Description du secteur de l’Economie du Sens :

Il s’agit donc de l’ensemble des métiers vocationnels, qui trouve leur sens en l’autre, dans le mieux être créé, dans les liens sociaux créés qui vont dans la direction du grand partage planétaire et du point de vue de leur impact écologique. L’hypothèse est que cet ensemble de métiers forment un tout global et cohérent dans lequel l’individu peut retrouver un sens à son travail.

Toute la question est donc de créer des ponts entre ces métiers divers sans nier leur spécificité et leur identité propre puisque c’est elle qui est porteuse de sens :

  1. Coaching et métier de l’accompagnement professionnel
  2. Psychologie
  3. Travail social et éducatif & animation socio culturelle
  4. Economie Sociale et Solidaire
  5. Solidarité Internationale
  6. Métiers du soin et de l’aide à la personne
  7. Médecine alternative et métiers du bien être sportif
  8. Enseignement et formation professionnelle pour adulte
  9. Métiers de la culture et de l’histoire de l’art
  10. Métiers du développement durable et de l’écologie

L’idée de Sens Compétences est de créer un dialogue entre ces différents métiers en montrant leur spécificité comme métier porteur de sens. Cette caractéristique doit leur permettre de ne plus être régit par les normes comptables et gestionnaires qui sont de véritables moteurs de souffrance pour les professionnels puisqu’elles génèrent des injonctions contradictoires impossibles à réconcilier. Ce combat pour ces nouvelles normes à construire est l’enjeu fondamental de ces métiers pour lesquels les normes gestionnaires et comptables ne sont pas adaptées pour leur évaluation. Il s’agit d’un combat culturel qui doit être gagné auprès des décideurs publics afin de protéger ces secteurs des logiques de marchandisation et de libéralisation. Pour que cette victoire ait lieux, il faut créer un espace de dialogue autour de la question du sens des métiers, ce qui est la vocation de Sens Compétences. Cet espace de dialogue se réalise par des formations, des actions et des recherches visant à mettre au jour le point commun entre ces métiers autour de la question du sens.

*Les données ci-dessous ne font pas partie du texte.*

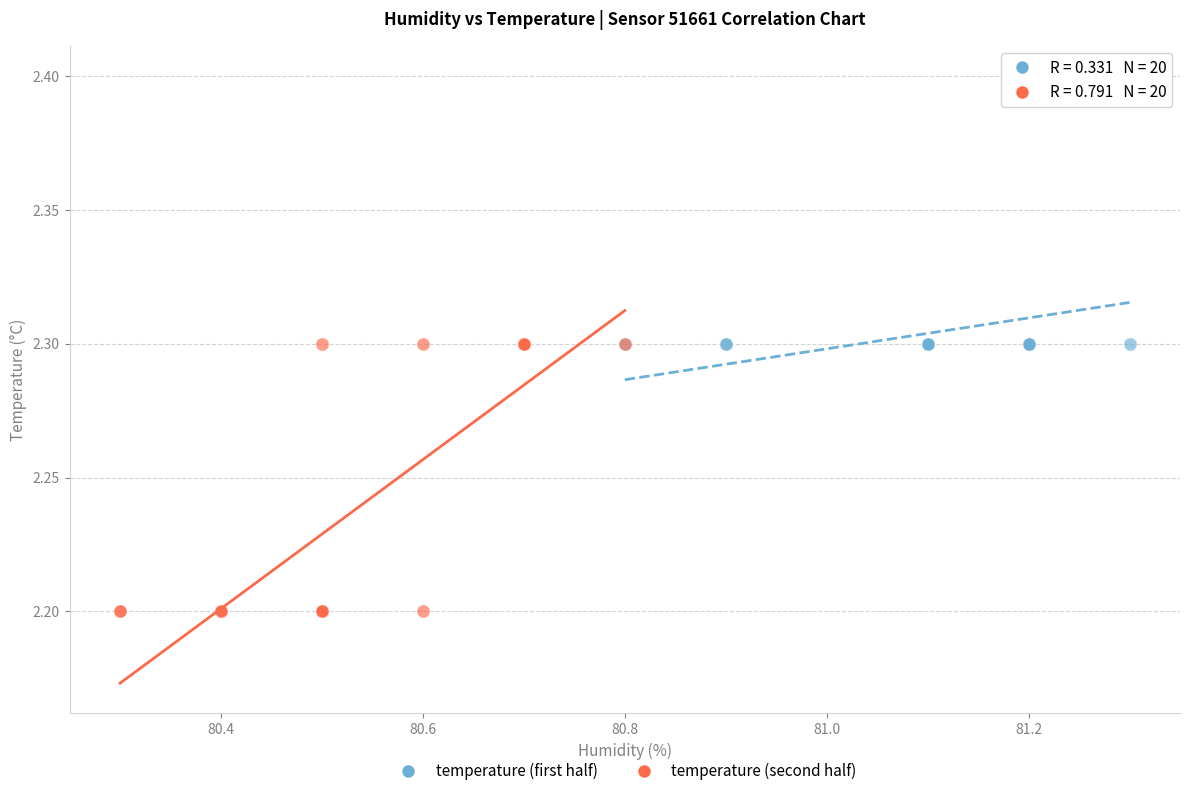

Which series contains the highest Y value?

temperature (first half)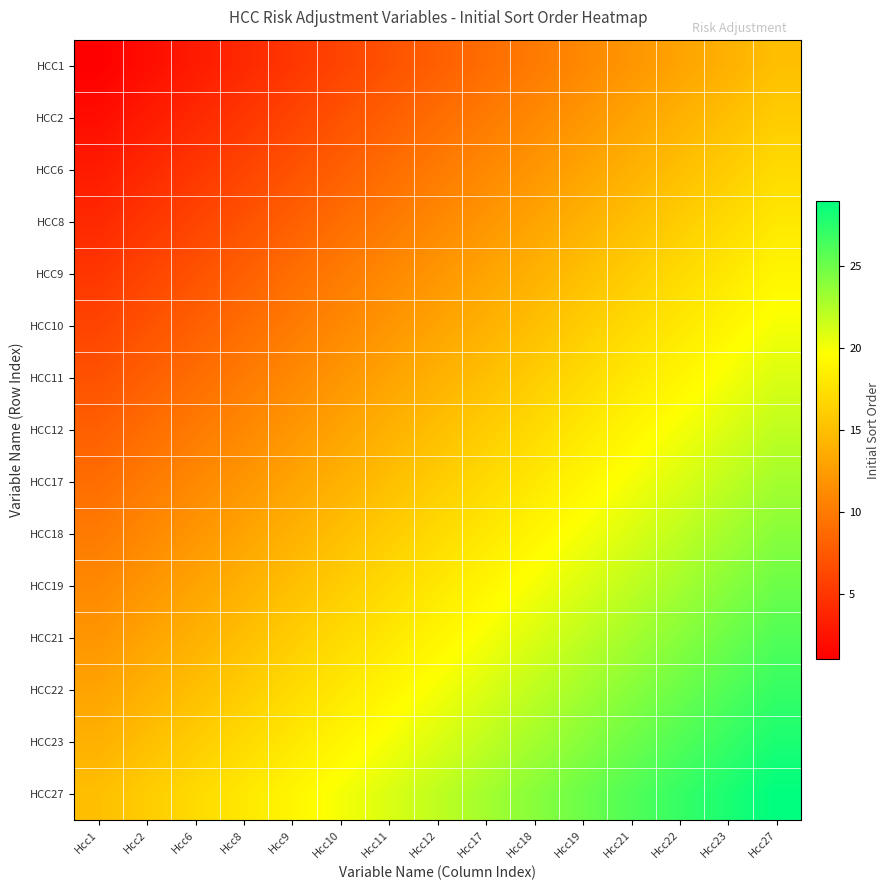

What is the maximum value shown in the chart?

29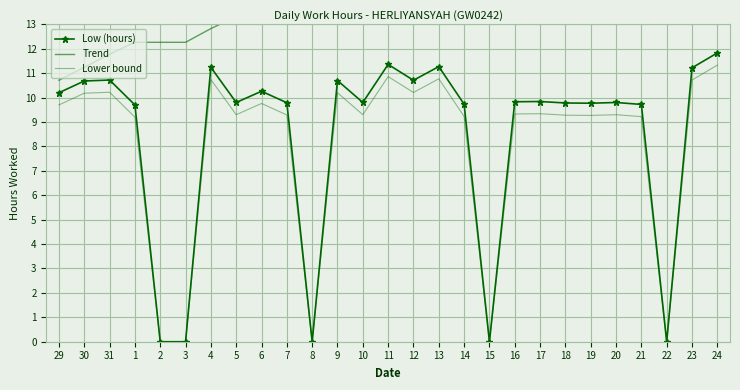

Reading left to right, list all the values displayed in this chart.

Low (hours): 29=10.2	30=10.7	31=10.7	1=9.7	2=0.0	3=0.0	4=11.2	5=9.8	6=10.3	7=9.8	8=0.0	9=10.7	10=9.8	11=11.4	12=10.7	13=11.3	14=9.7	15=0.0	16=9.8	17=9.8	18=9.8	19=9.8	20=9.8	21=9.7	22=0.0	23=11.2	24=11.8
Trend: 29=10.7	30=11.2	31=11.8	1=12.3	2=12.3	3=12.3	4=12.8	5=13.3	6=13.8	7=14.3	8=14.3	9=14.9	10=15.3	11=15.9	12=16.4	13=17.0	14=17.5	15=17.5	16=18.0	17=18.5	18=19.0	19=19.5	20=19.9	21=20.4	22=20.4	23=21.0	24=21.6
Lower bound: 29=9.7	30=10.2	31=10.2	1=9.2	2=0.0	3=0.0	4=10.7	5=9.3	6=9.8	7=9.3	8=0.0	9=10.2	10=9.3	11=10.9	12=10.2	13=10.8	14=9.2	15=0.0	16=9.3	17=9.3	18=9.3	19=9.3	20=9.3	21=9.2	22=0.0	23=10.7	24=11.3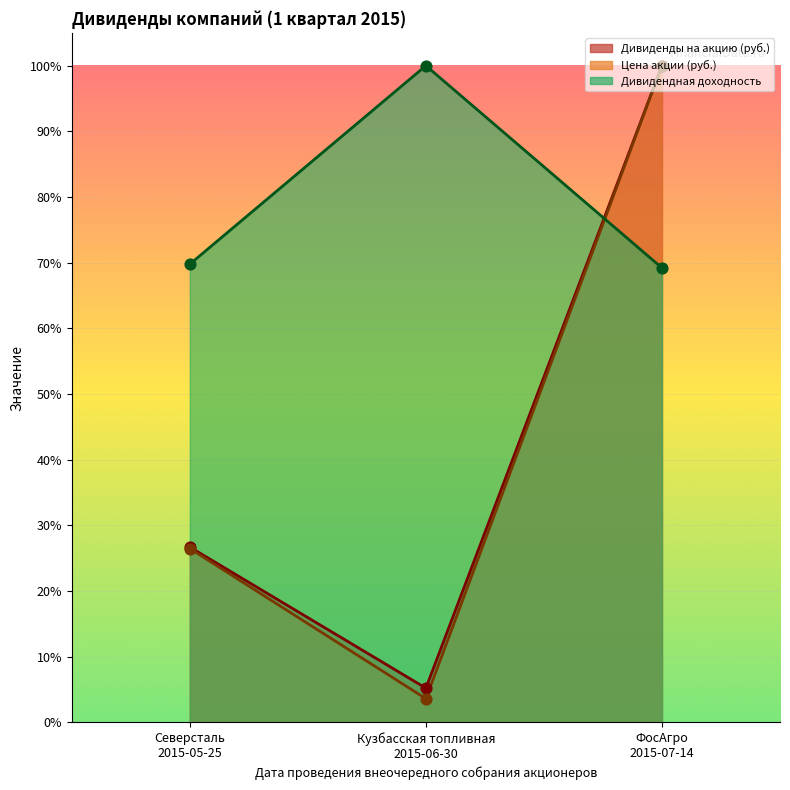

What are all the series names shown in the legend?

Дивиденды на акцию (руб.), Цена акции (руб.), Дивидендная доходность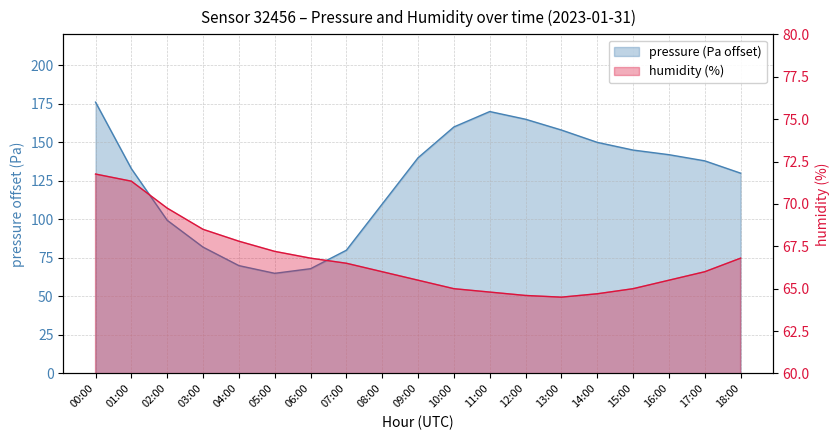

In pressure, how many points are higher than both neighbors (excluding endpoints)?

1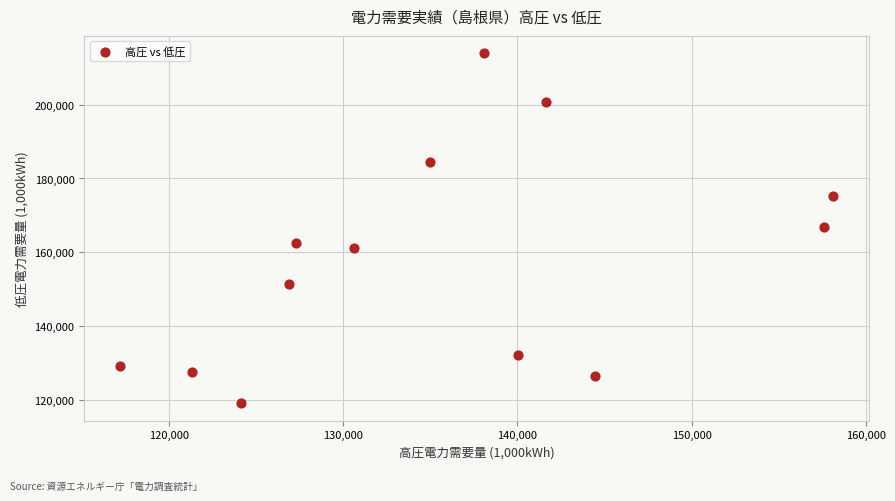

What is the range of Y values (max minus min)?

94657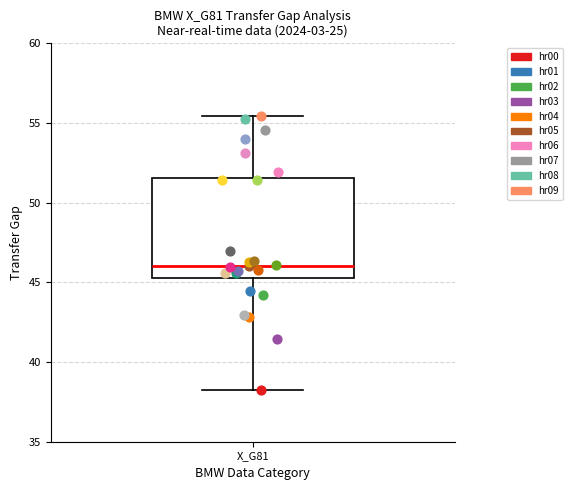

Read this box plot against the y-axis: the position of the median line, the range covered by the box, and the ends of both whiskers. The values are not printed on the chart, so give them approximately, as read against the axis.

median 46.0, box 45.5 to 51.5, whiskers 38.5 to 55.5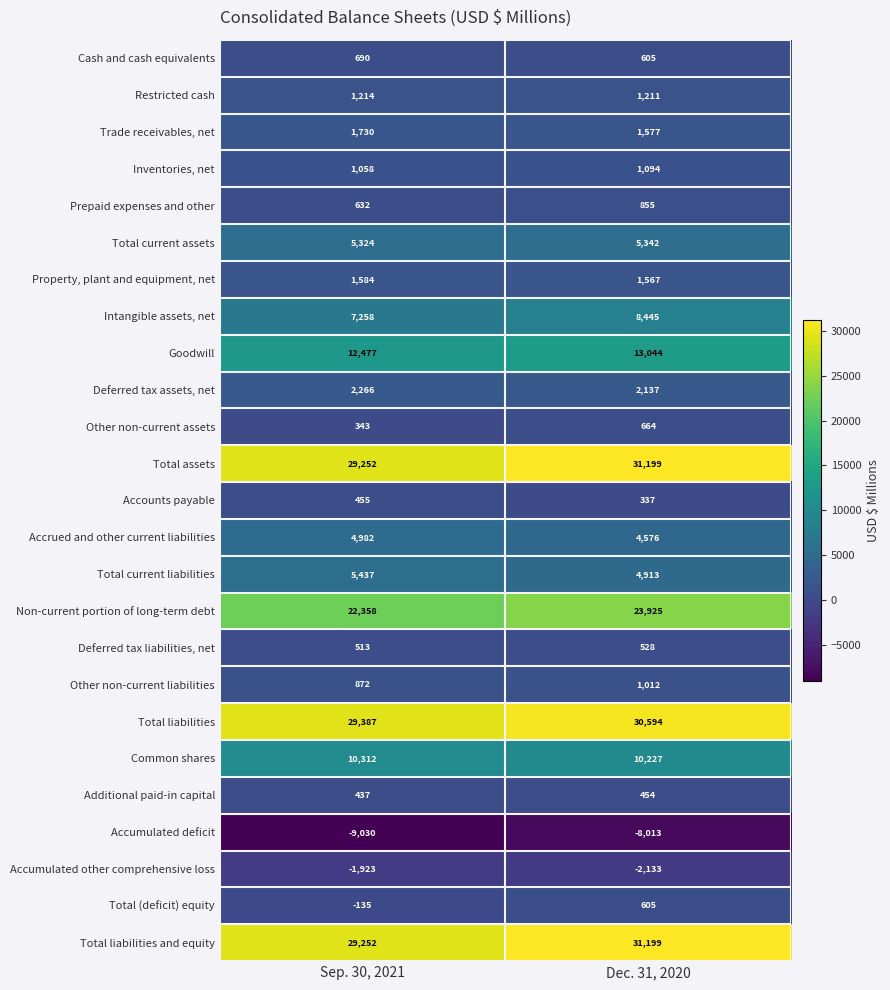

What value does the Deferred tax liabilities, net series have at Dec. 31, 2020, to the nearest 5?

530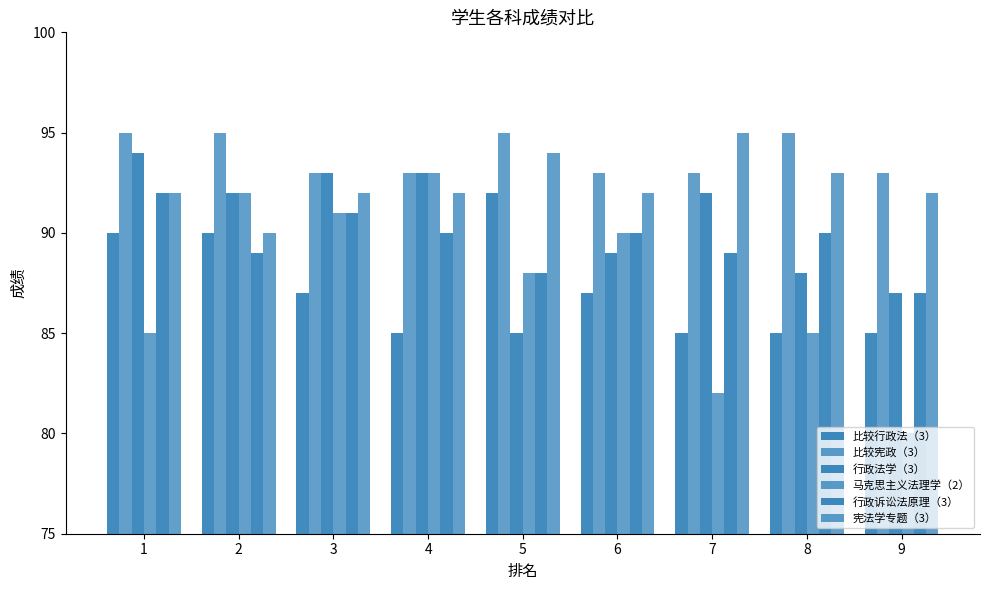

How many bars are there in each group?

6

A long terme, des conférences, des actions militantes pourraient être mises en œuvre afin de créer une dynamique collective pour faire valoir les spécificités des métiers du sens et surtout créer une alternative c’est-à-dire construire de nouvelles normes adaptées à l’évaluation de ces métiers. Ce travail de réflexion et de mise en convergence est un objet de recherche en tant que tel qui doit respecter l’ensemble des professionnalités et de leurs spécificités dans leur globalité. Ces dialogues doivent donc être portés par les professionnels eux même qui sont amenés à sortir de leur logique parfois sectaires ou syndicalement divisés. Ces ponts précieux doivent être portés par les individus au-delà des institutions puisque les institutions sont souvent porteuses d’un compromis qui vise à préserver les avantages acquis et les positions privilégiées. Les individus porteur du dialogue devront ainsi s’émanciper de ces logiques de statuts et de privilèges pour mieux cerner et défendre le cœur de leur métier en lien avec la question du sens.